Domestic Violence includes any act of harm or abuse to the life, health, and social security of a woman by physical, mental, or economic means in a shared household.
Protecting the rights and dignity
The Domestic Violence Act, 2005, upholds the entire scope of domestic violence cases and provides legislation protecting the rights and dignity of the victim.
The Domestic Violence Act, 2005, is a civil law that provides protection and compensation to the aggrieved.
The Act clarifies that physical trauma does not confine the crimes against women in a marriage, relationship, joint family, or any form of “shared household.”
Section 3 of the Act is critical in defining the scenarios that constitute a domestic violence case against the respondent –
- Harm, injury, or endangerment of the physical or mental well-being of the aggrieved person by physical, verbal, sexual, emotional, or financial abuse.
- Harassment or resorting to any form of aggression to pressurize the aggrieved or their relative into fulfilling the illegitimate demand of dowry, property, or any valuable assets.
- Threatening the aggrieved person or their relative on any reasonable grounds as specified by clause (a) or (b).
- Direct harm or injury to the physical or mental well-being of the woman.
Any person who believes a reasonable act of domestic violence is underway can file a lawsuit and inform the Protection Officer.
The plaintiff may choose to be anonymous and can provide their insight in complete discretion.
Domestic Violence Act, 2005, elucidates the roles and duties of the judiciary and state machinery, shelter homes, medical facilities, Protection Officers, and the Government.
- Police officers, magistrates, or service providers should inform the aggrieved person regarding their rights under the Domestic Violence Act and the available compensation, custody, and monetary relief upon reporting the crimes. The plaintiff should know about the provisions under the Act and regarding criminal proceedings under Section 498A of IPC if the circumstances deem necessary.
- The aggrieved person may request medical aid or relief by shelter homes. The Protection Officer or service providers may also recommend or take charge of the provisions.
- The Protection Officers work in tandem with Magistrate’s office and compile detailed reports about any domestic violence cases. Their duties require them to maintain data regarding shelter homes and service providers.
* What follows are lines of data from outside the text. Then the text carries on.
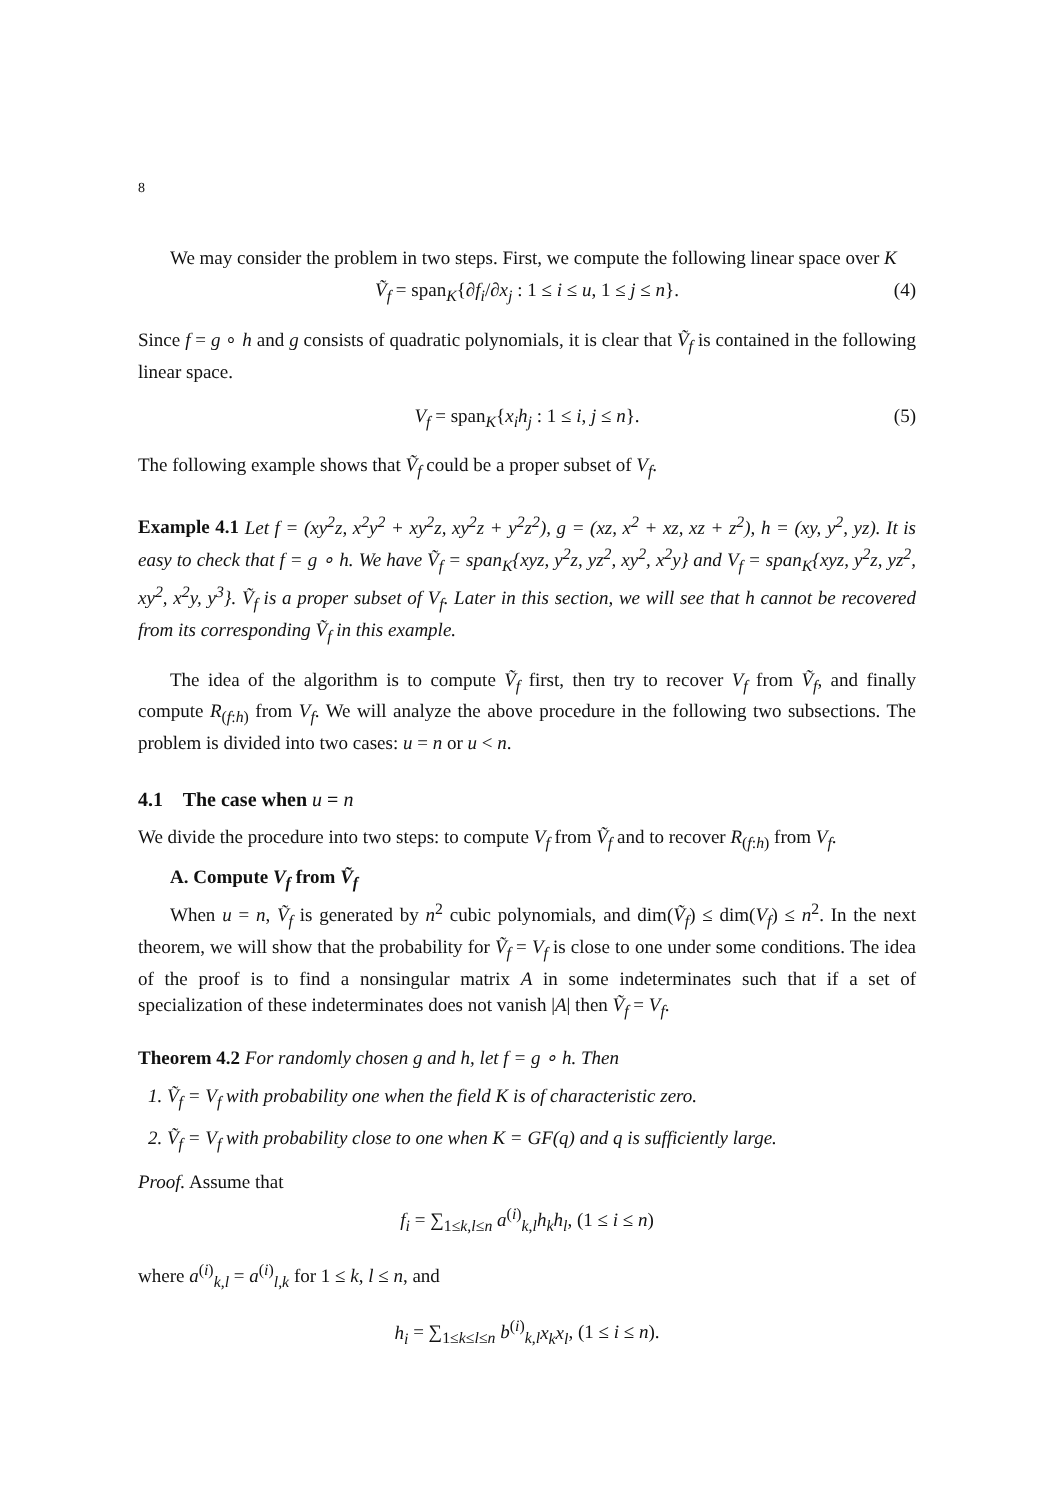8
We may consider the problem in two steps. First, we compute the following linear space over K
Ṽ<sub>f</sub> = span<sub>K</sub>{∂f<sub>i</sub>/∂x<sub>j</sub> : 1 ≤ i ≤ u, 1 ≤ j ≤ n}. (4)
Since f = g ∘ h and g consists of quadratic polynomials, it is clear that Ṽ<sub>f</sub> is contained in the following linear space.
V<sub>f</sub> = span<sub>K</sub>{x<sub>i</sub>h<sub>j</sub> : 1 ≤ i, j ≤ n}. (5)
The following example shows that Ṽ<sub>f</sub> could be a proper subset of V<sub>f</sub>.
Example 4.1 Let f = (xy<sup>2</sup>z, x<sup>2</sup>y<sup>2</sup> + xy<sup>2</sup>z, xy<sup>2</sup>z + y<sup>2</sup>z<sup>2</sup>), g = (xz, x<sup>2</sup> + xz, xz + z<sup>2</sup>), h = (xy, y<sup>2</sup>, yz). It is easy to check that f = g ∘ h. We have Ṽ<sub>f</sub> = span<sub>K</sub>{xyz, y<sup>2</sup>z, yz<sup>2</sup>, xy<sup>2</sup>, x<sup>2</sup>y} and V<sub>f</sub> = span<sub>K</sub>{xyz, y<sup>2</sup>z, yz<sup>2</sup>, xy<sup>2</sup>, x<sup>2</sup>y, y<sup>3</sup>}. Ṽ<sub>f</sub> is a proper subset of V<sub>f</sub>. Later in this section, we will see that h cannot be recovered from its corresponding Ṽ<sub>f</sub> in this example.
The idea of the algorithm is to compute Ṽ<sub>f</sub> first, then try to recover V<sub>f</sub> from Ṽ<sub>f</sub>, and finally compute R<sub>(f:h)</sub> from V<sub>f</sub>. We will analyze the above procedure in the following two subsections. The problem is divided into two cases: u = n or u < n.
4.1 The case when u = n
We divide the procedure into two steps: to compute V<sub>f</sub> from Ṽ<sub>f</sub> and to recover R<sub>(f:h)</sub> from V<sub>f</sub>.
A. Compute V<sub>f</sub> from Ṽ<sub>f</sub>
When u = n, Ṽ<sub>f</sub> is generated by n<sup>2</sup> cubic polynomials, and dim(Ṽ<sub>f</sub>) ≤ dim(V<sub>f</sub>) ≤ n<sup>2</sup>. In the next theorem, we will show that the probability for Ṽ<sub>f</sub> = V<sub>f</sub> is close to one under some conditions. The idea of the proof is to find a nonsingular matrix A in some indeterminates such that if a set of specialization of these indeterminates does not vanish |A| then Ṽ<sub>f</sub> = V<sub>f</sub>.
Theorem 4.2 For randomly chosen g and h, let f = g ∘ h. Then
1. Ṽ<sub>f</sub> = V<sub>f</sub> with probability one when the field K is of characteristic zero.
2. Ṽ<sub>f</sub> = V<sub>f</sub> with probability close to one when K = GF(q) and q is sufficiently large.
Proof. Assume that
f<sub>i</sub> = ∑<sub>1≤k,l≤n</sub> a<sup>(i)</sup><sub>k,l</sub>h<sub>k</sub>h<sub>l</sub>, (1 ≤ i ≤ n)
where a<sup>(i)</sup><sub>k,l</sub> = a<sup>(i)</sup><sub>l,k</sub> for 1 ≤ k, l ≤ n, and
h<sub>i</sub> = ∑<sub>1≤k≤l≤n</sub> b<sup>(i)</sup><sub>k,l</sub>x<sub>k</sub>x<sub>l</sub>, (1 ≤ i ≤ n).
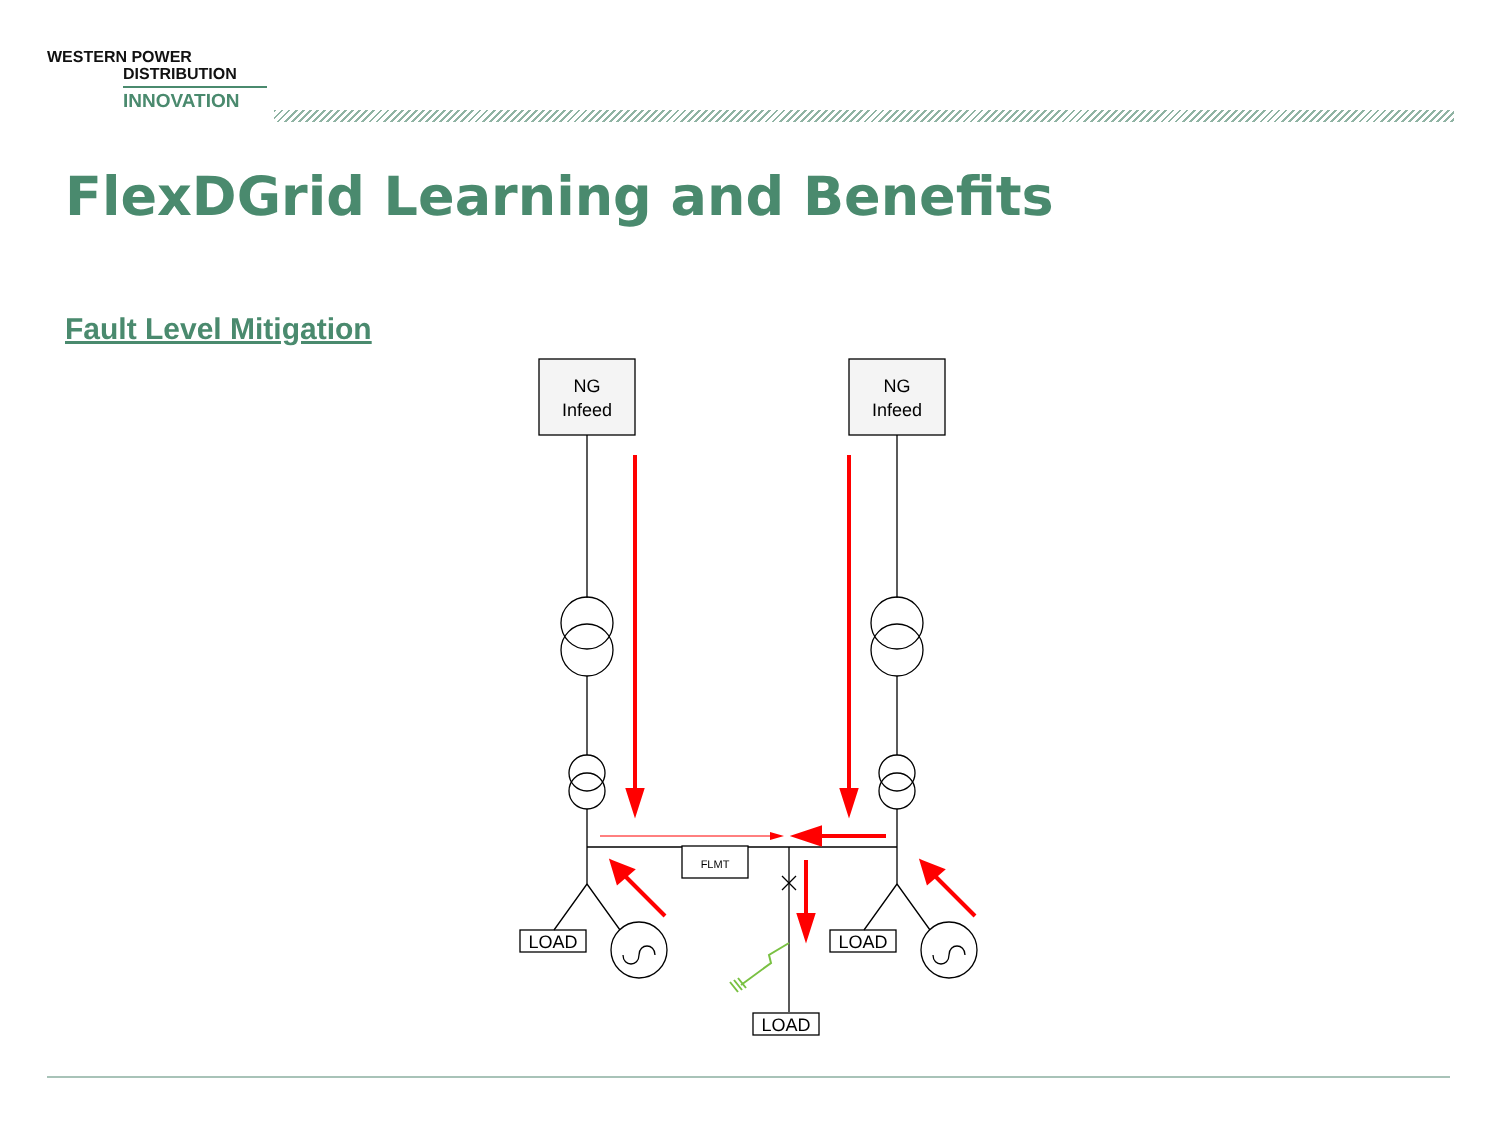WESTERN POWER
DISTRIBUTION
INNOVATION
FlexDGrid Learning and Benefits
Fault Level Mitigation
NG
Infeed
NG
Infeed
LOAD
LOAD
LOAD
FLMT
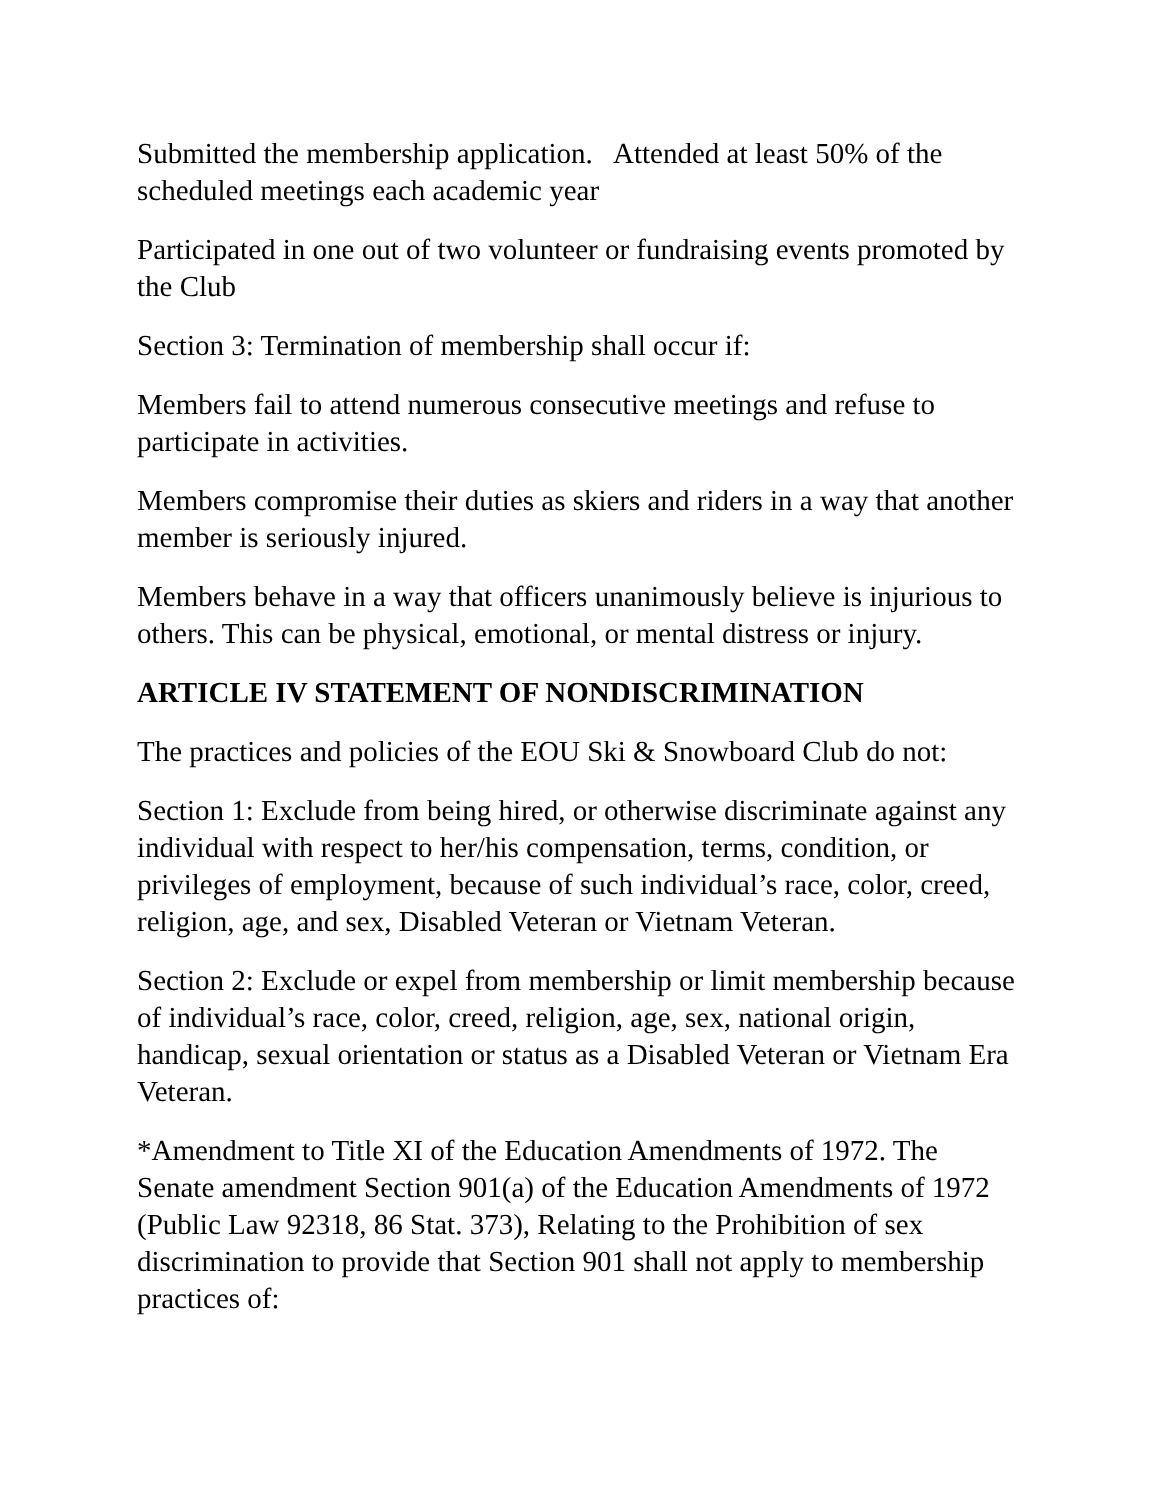Submitted the membership application. Attended at least 50% of the scheduled meetings each academic year
Participated in one out of two volunteer or fundraising events promoted by the Club
Section 3: Termination of membership shall occur if:
Members fail to attend numerous consecutive meetings and refuse to participate in activities.
Members compromise their duties as skiers and riders in a way that another member is seriously injured.
Members behave in a way that officers unanimously believe is injurious to others. This can be physical, emotional, or mental distress or injury.
ARTICLE IV STATEMENT OF NONDISCRIMINATION
The practices and policies of the EOU Ski & Snowboard Club do not:
Section 1: Exclude from being hired, or otherwise discriminate against any individual with respect to her/his compensation, terms, condition, or privileges of employment, because of such individual’s race, color, creed, religion, age, and sex, Disabled Veteran or Vietnam Veteran.
Section 2: Exclude or expel from membership or limit membership because of individual’s race, color, creed, religion, age, sex, national origin, handicap, sexual orientation or status as a Disabled Veteran or Vietnam Era Veteran.
*Amendment to Title XI of the Education Amendments of 1972. The Senate amendment Section 901(a) of the Education Amendments of 1972 (Public Law 92318, 86 Stat. 373), Relating to the Prohibition of sex discrimination to provide that Section 901 shall not apply to membership practices of:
Besides, they may take charge of providing the victim with legal or medical aid as mandated by law.
- The Central and State governments must take the mantle to publicize all the provisions and legislation under the Act.
- They should train and sensitize officers and state machinery regarding the nuances of the Act.
- They must ensure coordination among Ministries and Departments and periodic review of legislation and health and human resources oriented to domestic violence.
The Domestic Violence Act, 2005 provides detailed clarification on each term and clause included in it.
It also specifies the procedure of commencing and documenting a domestic violence case.
The Act guides the jurisdiction of orders and compensations that may bring the aggrieved person to justice.